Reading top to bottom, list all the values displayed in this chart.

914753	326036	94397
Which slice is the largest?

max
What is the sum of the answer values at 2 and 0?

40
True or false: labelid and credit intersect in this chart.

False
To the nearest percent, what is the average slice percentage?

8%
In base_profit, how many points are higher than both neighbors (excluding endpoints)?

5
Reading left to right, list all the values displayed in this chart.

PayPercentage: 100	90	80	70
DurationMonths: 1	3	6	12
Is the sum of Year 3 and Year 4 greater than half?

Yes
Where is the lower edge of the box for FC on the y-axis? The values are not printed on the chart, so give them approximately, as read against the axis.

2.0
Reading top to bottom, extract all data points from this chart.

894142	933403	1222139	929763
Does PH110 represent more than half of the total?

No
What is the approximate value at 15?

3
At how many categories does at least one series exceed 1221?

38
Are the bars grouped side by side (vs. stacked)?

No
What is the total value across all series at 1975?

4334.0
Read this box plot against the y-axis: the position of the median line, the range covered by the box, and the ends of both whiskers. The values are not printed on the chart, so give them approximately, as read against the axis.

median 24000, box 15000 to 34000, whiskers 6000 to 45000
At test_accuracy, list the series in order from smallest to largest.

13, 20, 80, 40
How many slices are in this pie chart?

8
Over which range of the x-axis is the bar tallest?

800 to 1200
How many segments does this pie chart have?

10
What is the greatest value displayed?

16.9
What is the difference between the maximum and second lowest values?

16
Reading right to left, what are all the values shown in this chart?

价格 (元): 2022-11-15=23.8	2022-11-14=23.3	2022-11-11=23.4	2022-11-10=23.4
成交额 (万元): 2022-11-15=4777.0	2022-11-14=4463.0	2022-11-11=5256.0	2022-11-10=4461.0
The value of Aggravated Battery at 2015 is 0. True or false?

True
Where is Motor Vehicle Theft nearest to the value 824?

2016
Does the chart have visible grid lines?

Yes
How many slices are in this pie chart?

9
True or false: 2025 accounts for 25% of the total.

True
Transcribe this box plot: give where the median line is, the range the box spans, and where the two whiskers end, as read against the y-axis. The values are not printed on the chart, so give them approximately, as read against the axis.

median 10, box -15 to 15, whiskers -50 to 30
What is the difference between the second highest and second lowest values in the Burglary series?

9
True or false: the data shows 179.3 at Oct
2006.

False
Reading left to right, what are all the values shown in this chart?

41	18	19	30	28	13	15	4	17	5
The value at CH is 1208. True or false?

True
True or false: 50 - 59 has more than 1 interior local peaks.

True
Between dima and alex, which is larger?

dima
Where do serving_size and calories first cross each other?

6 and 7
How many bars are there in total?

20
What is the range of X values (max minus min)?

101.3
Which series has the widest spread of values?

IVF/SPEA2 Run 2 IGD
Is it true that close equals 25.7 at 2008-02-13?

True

________________

* Your instructions *
Turn the entries above into a numbered list with one item per line, dropping the blank lines.

* Response to this exercise *
1. Reading top to bottom, list all the values displayed in this chart.
2. 914753	326036	94397
3. Which slice is the largest?
4. max
5. What is the sum of the answer values at 2 and 0?
6. 40
7. True or false: labelid and credit intersect in this chart.
8. False
9. To the nearest percent, what is the average slice percentage?
10. 8%
11. In base_profit, how many points are higher than both neighbors (excluding endpoints)?
12. 5
13. Reading left to right, list all the values displayed in this chart.
14. PayPercentage: 100	90	80	70
15. DurationMonths: 1	3	6	12
16. Is the sum of Year 3 and Year 4 greater than half?
17. Yes
18. Where is the lower edge of the box for FC on the y-axis? The values are not printed on the chart, so give them approximately, as read against the axis.
19. 2.0
20. Reading top to bottom, extract all data points from this chart.
21. 894142	933403	1222139	929763
22. Does PH110 represent more than half of the total?
23. No
24. What is the approximate value at 15?
25. 3
26. At how many categories does at least one series exceed 1221?
27. 38
28. Are the bars grouped side by side (vs. stacked)?
29. No
30. What is the total value across all series at 1975?
31. 4334.0
32. Read this box plot against the y-axis: the position of the median line, the range covered by the box, and the ends of both whiskers. The values are not printed on the chart, so give them approximately, as read against the axis.
33. median 24000, box 15000 to 34000, whiskers 6000 to 45000
34. At test_accuracy, list the series in order from smallest to largest.
35. 13, 20, 80, 40
36. How many slices are in this pie chart?
37. 8
38. Over which range of the x-axis is the bar tallest?
39. 800 to 1200
40. How many segments does this pie chart have?
41. 10
42. What is the greatest value displayed?
43. 16.9
44. What is the difference between the maximum and second lowest values?
45. 16
46. Reading right to left, what are all the values shown in this chart?
47. 价格 (元): 2022-11-15=23.8	2022-11-14=23.3	2022-11-11=23.4	2022-11-10=23.4
48. 成交额 (万元): 2022-11-15=4777.0	2022-11-14=4463.0	2022-11-11=5256.0	2022-11-10=4461.0
49. The value of Aggravated Battery at 2015 is 0. True or false?
50. True
51. Where is Motor Vehicle Theft nearest to the value 824?
52. 2016
53. Does the chart have visible grid lines?
54. Yes
55. How many slices are in this pie chart?
56. 9
57. True or false: 2025 accounts for 25% of the total.
58. True
59. Transcribe this box plot: give where the median line is, the range the box spans, and where the two whiskers end, as read against the y-axis. The values are not printed on the chart, so give them approximately, as read against the axis.
60. median 10, box -15 to 15, whiskers -50 to 30
61. What is the difference between the second highest and second lowest values in the Burglary series?
62. 9
63. True or false: the data shows 179.3 at Oct
64. 2006.
65. False
66. Reading left to right, what are all the values shown in this chart?
67. 41	18	19	30	28	13	15	4	17	5
68. The value at CH is 1208. True or false?
69. True
70. True or false: 50 - 59 has more than 1 interior local peaks.
71. True
72. Between dima and alex, which is larger?
73. dima
74. Where do serving_size and calories first cross each other?
75. 6 and 7
76. How many bars are there in total?
77. 20
78. What is the range of X values (max minus min)?
79. 101.3
80. Which series has the widest spread of values?
81. IVF/SPEA2 Run 2 IGD
82. Is it true that close equals 25.7 at 2008-02-13?
83. True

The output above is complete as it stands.